Myanmar's prisons, it said, had "become institutions whose primary function is to deliberately and systematically shatter the identity of political activists and other civilians deemed threatening by the junta."

US Senator John McCain said the report "demonstrates that torture of political prisoners is a state policy" of Myanmar's junta.

"All Americans, who stand by the Burmese people in their aspirations for freedom, should be outraged," said McCain, a popular and much decorated Vietnam war veteran who himself was held captive and faced torture in a North Vietnamese prison camp.

The report is "yet one more reason" why United Nations Security Council action on Myanmar was "long overdue, he said.

The United States has sought a briefing in the UN Security Council on the "deteriorating situation" in Myanmar, whose most high-profile political prisoner is Aung San Suu Kyi, being held under house arrest.

Hundreds of members of her National League for Democracy party are held in prison and most have been tortured, the AAPP said.
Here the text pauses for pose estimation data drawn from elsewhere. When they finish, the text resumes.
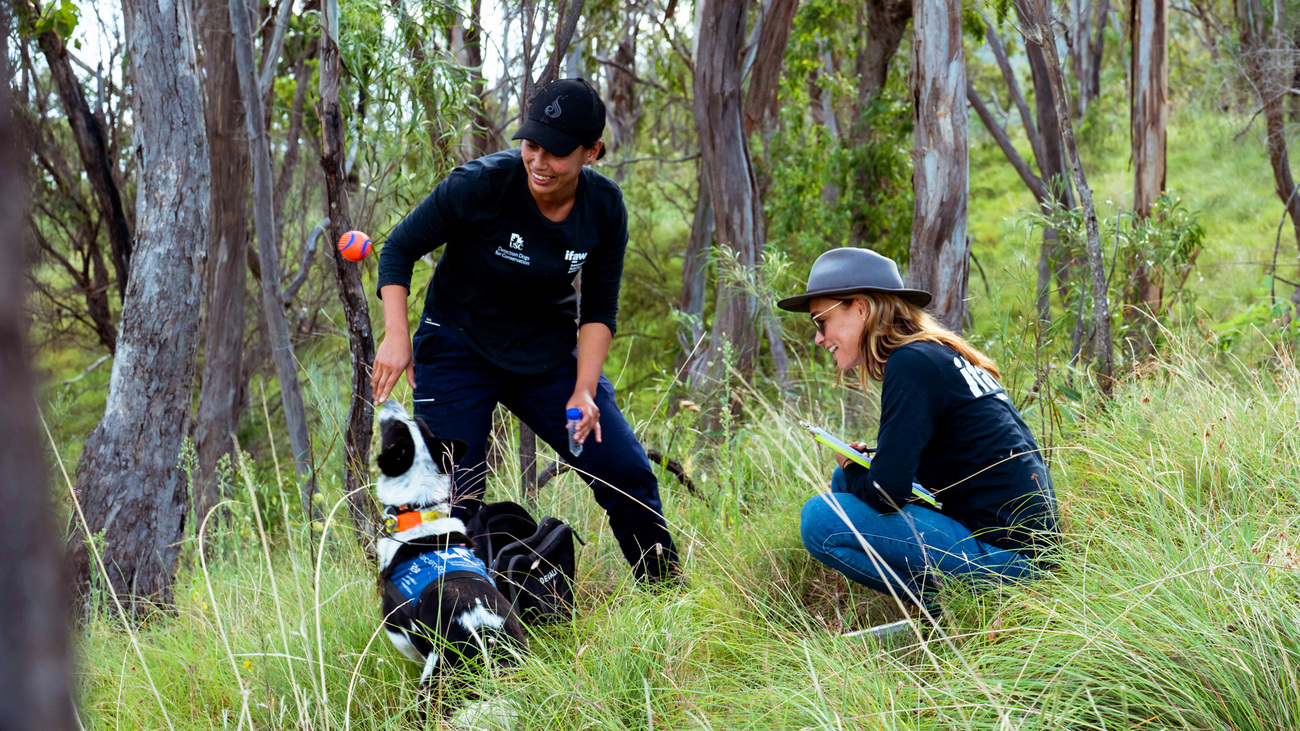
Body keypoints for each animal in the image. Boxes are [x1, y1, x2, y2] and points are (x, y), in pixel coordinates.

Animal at [374, 398, 525, 686]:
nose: (390, 401)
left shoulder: (395, 624)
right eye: (418, 422)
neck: (420, 509)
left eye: (393, 428)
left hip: (435, 679)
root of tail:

According to the report, political prisoners were severely beaten up, often resulting in loss of consciousness and "sometimes death" and given electric shocks, including on the genitals.

Iron rods were also rubbed on the shins of prisoners "until flesh is ripped off," said the report entitled "The Darkness We See: Torture in Burma's Interrogation Centers and Prisons."

One former political prisoner said in the report that the skin around his wrists was pierced with a wire coiled around the handcuffs before the power generator was turned on.